John Calvin Commentary


John Calvin Commentary
"And he said unto them, These are my words which I spake unto you, while I was yet with you, that all things must needs be fulfilled, which are written in the law of Moses, and the prophets, and the psalms, concerning me." — Luke 24:44 (ASV)
These are the words. Though it will afterwards appear from Matthew and Mark that a discourse similar to this was delivered in Galilee, yet I think it probable that Luke now relates what happened on the day after his resurrection. For what John says of that day, that he breathed on them, that they might receive the Holy Ghost, (John 20:22) agrees with the words of Luke which here immediately follow, that he opened their understanding, that they might understand the Scriptures.
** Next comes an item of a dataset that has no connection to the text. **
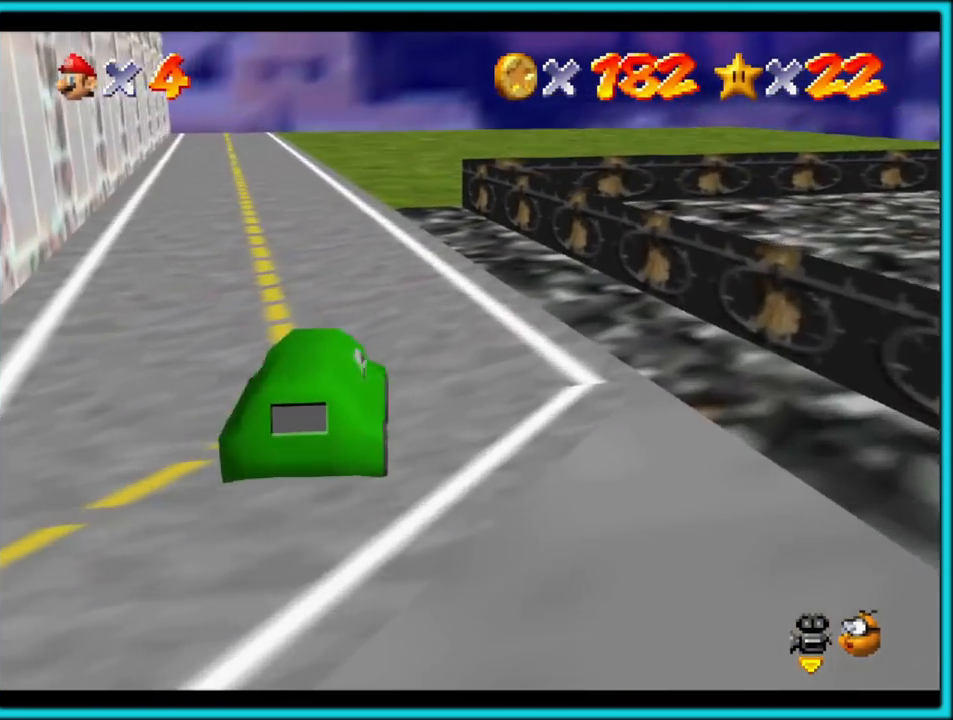
{"buttons": ["A"], "left_stick": "up", "button_events": []}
By these words Christ indirectly reproves their gross and shameful forgetfulness. Though they had long ago been fully informed of his future resurrection, they were as much astonished as if it had never been mentioned to them. The import of his words is: “Why do you hesitate as if this had been a new and unexpected occurrence, while it is only what I frequently predicted to you? Why do you not rather remember my words? For if previously you have considered me worthy of credit, you ought to have known this from my instructions before it happened.”
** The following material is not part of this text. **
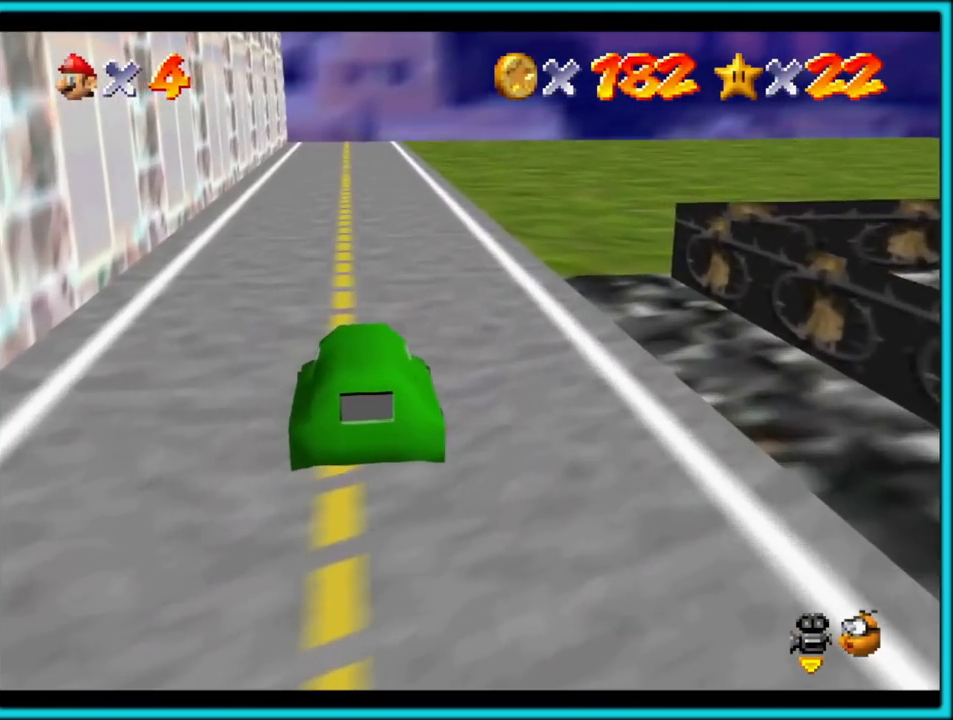
{"buttons": ["A"], "left_stick": "up-right", "button_events": []}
In short, Christ tacitly complains that his labor has been thrown away on the apostles, since his instruction has been forgotten.
All things which are written concerning me. He now rebukes them more sharply for their slowness, declaring that he brought forward nothing new but only reminded them of what had been declared by the Law and the Prophets, with which they ought to have been familiar from their childhood.
But though they had been ignorant of the whole doctrine of religion, nothing could have been more unreasonable than not to readily embrace what they knew had undoubtedly proceeded from God. For it was a principle admitted by the whole nation that there was no religion other than what was contained in the Law and the Prophets.
The present division of the Scriptures is fuller than what we find in other passages; for besides the Law and the Prophets, he adds, in the third place, the Psalms. These, though they might properly have been counted among the Prophets, have something distinct and peculiar to themselves.
Yet the division into two parts, which we have seen elsewhere (Luke 16:16; John 1:45), nevertheless embraces the whole of Scripture.